Start of INFORMATION GIVEN

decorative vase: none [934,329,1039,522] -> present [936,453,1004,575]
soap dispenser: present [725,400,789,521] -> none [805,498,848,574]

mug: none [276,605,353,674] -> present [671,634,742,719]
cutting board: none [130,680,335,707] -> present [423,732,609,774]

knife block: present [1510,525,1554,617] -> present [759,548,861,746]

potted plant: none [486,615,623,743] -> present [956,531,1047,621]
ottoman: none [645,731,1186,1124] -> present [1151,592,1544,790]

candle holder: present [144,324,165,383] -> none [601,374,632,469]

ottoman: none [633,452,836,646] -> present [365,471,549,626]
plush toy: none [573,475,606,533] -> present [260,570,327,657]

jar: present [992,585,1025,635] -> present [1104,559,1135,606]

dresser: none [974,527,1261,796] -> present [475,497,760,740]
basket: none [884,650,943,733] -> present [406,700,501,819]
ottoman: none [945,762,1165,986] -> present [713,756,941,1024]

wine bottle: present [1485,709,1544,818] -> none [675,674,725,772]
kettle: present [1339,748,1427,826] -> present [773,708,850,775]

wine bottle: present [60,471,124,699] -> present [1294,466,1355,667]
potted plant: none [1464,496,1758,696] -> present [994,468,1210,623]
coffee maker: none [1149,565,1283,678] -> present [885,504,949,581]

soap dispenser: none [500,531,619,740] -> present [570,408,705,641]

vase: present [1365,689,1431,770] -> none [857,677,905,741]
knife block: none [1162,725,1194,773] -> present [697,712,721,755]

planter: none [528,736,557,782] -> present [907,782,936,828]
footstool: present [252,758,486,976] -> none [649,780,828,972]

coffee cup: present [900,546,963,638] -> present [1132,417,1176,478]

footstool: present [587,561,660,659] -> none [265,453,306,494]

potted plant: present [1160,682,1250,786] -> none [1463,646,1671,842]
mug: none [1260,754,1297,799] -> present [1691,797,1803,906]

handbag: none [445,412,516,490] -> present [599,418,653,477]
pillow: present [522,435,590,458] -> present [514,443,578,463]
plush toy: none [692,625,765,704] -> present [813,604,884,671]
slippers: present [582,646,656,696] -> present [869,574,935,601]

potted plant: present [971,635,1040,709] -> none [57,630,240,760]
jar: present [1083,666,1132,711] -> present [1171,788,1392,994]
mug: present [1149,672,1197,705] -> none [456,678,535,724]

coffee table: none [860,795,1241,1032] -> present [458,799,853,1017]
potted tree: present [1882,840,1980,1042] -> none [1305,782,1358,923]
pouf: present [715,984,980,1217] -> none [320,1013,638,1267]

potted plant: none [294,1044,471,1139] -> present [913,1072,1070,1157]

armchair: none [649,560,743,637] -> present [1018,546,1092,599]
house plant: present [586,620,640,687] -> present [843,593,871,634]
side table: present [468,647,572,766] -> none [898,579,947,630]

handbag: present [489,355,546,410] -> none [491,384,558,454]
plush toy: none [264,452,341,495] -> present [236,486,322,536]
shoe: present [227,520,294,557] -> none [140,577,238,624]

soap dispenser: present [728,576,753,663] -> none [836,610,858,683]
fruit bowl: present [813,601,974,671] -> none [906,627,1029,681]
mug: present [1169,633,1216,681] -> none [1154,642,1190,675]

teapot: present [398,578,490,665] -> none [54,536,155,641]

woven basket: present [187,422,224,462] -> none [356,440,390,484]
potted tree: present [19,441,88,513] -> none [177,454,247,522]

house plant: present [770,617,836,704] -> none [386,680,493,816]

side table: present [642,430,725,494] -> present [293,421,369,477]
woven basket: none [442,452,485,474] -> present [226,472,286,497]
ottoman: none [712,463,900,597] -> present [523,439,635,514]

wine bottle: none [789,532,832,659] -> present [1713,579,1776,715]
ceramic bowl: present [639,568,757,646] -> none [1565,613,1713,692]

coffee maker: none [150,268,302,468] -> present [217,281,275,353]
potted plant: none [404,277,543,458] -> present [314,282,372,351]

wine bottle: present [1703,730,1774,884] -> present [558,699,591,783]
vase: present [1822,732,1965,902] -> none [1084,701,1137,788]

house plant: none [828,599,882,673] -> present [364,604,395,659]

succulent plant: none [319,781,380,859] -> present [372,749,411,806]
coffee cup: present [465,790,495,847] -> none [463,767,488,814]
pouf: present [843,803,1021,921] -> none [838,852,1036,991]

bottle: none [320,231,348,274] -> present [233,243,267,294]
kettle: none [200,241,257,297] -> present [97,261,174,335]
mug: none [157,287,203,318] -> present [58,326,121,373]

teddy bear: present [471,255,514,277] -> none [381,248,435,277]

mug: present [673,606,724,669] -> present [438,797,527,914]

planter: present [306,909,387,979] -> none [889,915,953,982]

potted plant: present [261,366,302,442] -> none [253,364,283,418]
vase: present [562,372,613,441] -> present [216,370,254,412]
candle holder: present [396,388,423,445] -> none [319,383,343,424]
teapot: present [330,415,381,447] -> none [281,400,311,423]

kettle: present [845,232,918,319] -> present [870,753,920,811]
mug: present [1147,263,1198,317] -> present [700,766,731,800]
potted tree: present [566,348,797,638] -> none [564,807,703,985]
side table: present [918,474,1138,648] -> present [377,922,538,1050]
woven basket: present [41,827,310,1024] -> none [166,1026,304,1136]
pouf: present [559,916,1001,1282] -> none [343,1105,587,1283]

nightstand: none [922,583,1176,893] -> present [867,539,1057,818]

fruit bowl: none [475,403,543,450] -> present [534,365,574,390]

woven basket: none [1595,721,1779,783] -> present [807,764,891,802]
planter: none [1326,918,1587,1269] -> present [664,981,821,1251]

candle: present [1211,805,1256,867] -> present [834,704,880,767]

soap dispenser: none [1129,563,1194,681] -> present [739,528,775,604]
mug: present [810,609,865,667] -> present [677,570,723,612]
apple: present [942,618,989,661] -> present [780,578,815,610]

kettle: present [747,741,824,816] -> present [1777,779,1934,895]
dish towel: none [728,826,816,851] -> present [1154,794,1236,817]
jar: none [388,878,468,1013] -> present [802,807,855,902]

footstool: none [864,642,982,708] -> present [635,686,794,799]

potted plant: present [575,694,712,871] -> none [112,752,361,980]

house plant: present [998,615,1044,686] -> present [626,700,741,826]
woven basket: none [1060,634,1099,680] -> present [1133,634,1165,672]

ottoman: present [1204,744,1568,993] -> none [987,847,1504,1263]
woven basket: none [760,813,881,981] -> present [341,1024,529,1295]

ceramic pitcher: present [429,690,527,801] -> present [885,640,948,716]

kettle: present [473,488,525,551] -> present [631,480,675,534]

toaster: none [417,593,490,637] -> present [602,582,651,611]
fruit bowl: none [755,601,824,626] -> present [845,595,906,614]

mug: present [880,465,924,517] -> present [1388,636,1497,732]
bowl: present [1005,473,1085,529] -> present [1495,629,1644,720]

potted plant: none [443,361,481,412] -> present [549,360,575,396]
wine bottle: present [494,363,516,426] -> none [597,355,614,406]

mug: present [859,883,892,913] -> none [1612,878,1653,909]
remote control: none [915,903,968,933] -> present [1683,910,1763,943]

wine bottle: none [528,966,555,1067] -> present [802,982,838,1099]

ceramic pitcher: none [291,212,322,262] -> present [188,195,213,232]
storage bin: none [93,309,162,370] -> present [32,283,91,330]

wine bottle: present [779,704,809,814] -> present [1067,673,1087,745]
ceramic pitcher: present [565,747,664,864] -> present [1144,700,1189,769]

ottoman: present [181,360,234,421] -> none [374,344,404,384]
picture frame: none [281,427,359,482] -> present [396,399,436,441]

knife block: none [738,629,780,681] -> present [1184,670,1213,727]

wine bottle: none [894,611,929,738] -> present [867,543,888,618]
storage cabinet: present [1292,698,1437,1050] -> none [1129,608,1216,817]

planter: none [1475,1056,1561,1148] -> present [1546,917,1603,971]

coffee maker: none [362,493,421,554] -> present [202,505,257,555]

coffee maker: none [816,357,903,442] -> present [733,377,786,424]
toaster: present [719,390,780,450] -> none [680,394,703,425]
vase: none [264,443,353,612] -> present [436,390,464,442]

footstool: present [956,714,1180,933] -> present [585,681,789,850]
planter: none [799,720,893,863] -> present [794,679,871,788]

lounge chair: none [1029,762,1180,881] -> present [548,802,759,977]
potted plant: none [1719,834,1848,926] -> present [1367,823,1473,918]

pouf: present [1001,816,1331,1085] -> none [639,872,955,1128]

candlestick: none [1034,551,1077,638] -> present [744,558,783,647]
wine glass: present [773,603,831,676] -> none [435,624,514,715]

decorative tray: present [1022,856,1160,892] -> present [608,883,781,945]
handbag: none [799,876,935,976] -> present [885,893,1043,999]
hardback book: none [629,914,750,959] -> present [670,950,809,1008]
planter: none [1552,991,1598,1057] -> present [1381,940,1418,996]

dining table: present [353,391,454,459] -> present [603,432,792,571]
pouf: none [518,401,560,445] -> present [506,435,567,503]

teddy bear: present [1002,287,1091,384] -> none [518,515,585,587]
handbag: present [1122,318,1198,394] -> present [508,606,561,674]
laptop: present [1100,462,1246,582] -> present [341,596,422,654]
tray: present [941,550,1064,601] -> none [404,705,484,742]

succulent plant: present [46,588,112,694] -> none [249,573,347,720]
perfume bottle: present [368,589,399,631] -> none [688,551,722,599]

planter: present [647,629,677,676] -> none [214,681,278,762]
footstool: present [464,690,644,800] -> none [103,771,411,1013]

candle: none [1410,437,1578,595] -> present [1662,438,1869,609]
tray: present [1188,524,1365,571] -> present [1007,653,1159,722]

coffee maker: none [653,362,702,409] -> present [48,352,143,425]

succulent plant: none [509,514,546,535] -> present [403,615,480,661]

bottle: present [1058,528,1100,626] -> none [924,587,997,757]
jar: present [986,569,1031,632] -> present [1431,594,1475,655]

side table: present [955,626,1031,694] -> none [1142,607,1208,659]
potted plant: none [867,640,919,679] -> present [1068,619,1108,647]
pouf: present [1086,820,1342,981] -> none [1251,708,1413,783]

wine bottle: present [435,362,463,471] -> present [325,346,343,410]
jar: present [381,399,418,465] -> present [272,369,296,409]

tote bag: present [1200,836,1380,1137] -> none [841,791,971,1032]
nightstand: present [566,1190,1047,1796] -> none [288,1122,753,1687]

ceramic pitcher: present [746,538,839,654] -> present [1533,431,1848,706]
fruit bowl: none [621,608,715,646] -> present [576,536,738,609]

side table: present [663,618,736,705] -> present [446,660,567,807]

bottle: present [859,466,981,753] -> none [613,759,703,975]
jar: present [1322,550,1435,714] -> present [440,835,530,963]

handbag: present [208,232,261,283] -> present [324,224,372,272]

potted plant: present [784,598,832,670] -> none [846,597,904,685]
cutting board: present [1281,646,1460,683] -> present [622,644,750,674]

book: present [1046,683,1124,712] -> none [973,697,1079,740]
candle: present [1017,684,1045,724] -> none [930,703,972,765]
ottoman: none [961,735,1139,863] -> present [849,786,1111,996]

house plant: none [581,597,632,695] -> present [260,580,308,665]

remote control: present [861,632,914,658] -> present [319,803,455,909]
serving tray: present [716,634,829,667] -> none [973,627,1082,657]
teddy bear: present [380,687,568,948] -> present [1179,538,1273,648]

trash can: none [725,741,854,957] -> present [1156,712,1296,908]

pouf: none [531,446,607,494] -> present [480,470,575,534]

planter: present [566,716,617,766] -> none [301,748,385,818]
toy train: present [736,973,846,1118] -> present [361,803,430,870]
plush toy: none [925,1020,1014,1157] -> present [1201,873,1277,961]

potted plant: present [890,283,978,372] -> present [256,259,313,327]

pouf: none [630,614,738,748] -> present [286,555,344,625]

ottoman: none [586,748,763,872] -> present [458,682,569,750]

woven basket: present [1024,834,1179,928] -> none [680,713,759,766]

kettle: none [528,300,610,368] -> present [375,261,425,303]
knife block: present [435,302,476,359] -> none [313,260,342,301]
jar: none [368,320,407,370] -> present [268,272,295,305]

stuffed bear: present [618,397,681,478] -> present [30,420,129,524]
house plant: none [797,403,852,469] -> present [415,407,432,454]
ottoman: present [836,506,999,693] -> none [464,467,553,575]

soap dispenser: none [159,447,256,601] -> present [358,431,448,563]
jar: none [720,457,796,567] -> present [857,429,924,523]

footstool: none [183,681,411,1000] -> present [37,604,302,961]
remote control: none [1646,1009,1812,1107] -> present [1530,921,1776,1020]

End of INFORMATION GIVEN

### ACTIVITY
The answer should consist solely of the lines from the first line above through the one with "pillow: present [522,435,590,458]", both included, repeated exactly.

### ANSWER
decorative vase: none [934,329,1039,522] -> present [936,453,1004,575]
soap dispenser: present [725,400,789,521] -> none [805,498,848,574]

mug: none [276,605,353,674] -> present [671,634,742,719]
cutting board: none [130,680,335,707] -> present [423,732,609,774]

knife block: present [1510,525,1554,617] -> present [759,548,861,746]

potted plant: none [486,615,623,743] -> present [956,531,1047,621]
ottoman: none [645,731,1186,1124] -> present [1151,592,1544,790]

candle holder: present [144,324,165,383] -> none [601,374,632,469]

ottoman: none [633,452,836,646] -> present [365,471,549,626]
plush toy: none [573,475,606,533] -> present [260,570,327,657]

jar: present [992,585,1025,635] -> present [1104,559,1135,606]

dresser: none [974,527,1261,796] -> present [475,497,760,740]
basket: none [884,650,943,733] -> present [406,700,501,819]
ottoman: none [945,762,1165,986] -> present [713,756,941,1024]

wine bottle: present [1485,709,1544,818] -> none [675,674,725,772]
kettle: present [1339,748,1427,826] -> present [773,708,850,775]

wine bottle: present [60,471,124,699] -> present [1294,466,1355,667]
potted plant: none [1464,496,1758,696] -> present [994,468,1210,623]
coffee maker: none [1149,565,1283,678] -> present [885,504,949,581]

soap dispenser: none [500,531,619,740] -> present [570,408,705,641]

vase: present [1365,689,1431,770] -> none [857,677,905,741]
knife block: none [1162,725,1194,773] -> present [697,712,721,755]

planter: none [528,736,557,782] -> present [907,782,936,828]
footstool: present [252,758,486,976] -> none [649,780,828,972]

coffee cup: present [900,546,963,638] -> present [1132,417,1176,478]

footstool: present [587,561,660,659] -> none [265,453,306,494]

potted plant: present [1160,682,1250,786] -> none [1463,646,1671,842]
mug: none [1260,754,1297,799] -> present [1691,797,1803,906]

handbag: none [445,412,516,490] -> present [599,418,653,477]
pillow: present [522,435,590,458] -> present [514,443,578,463]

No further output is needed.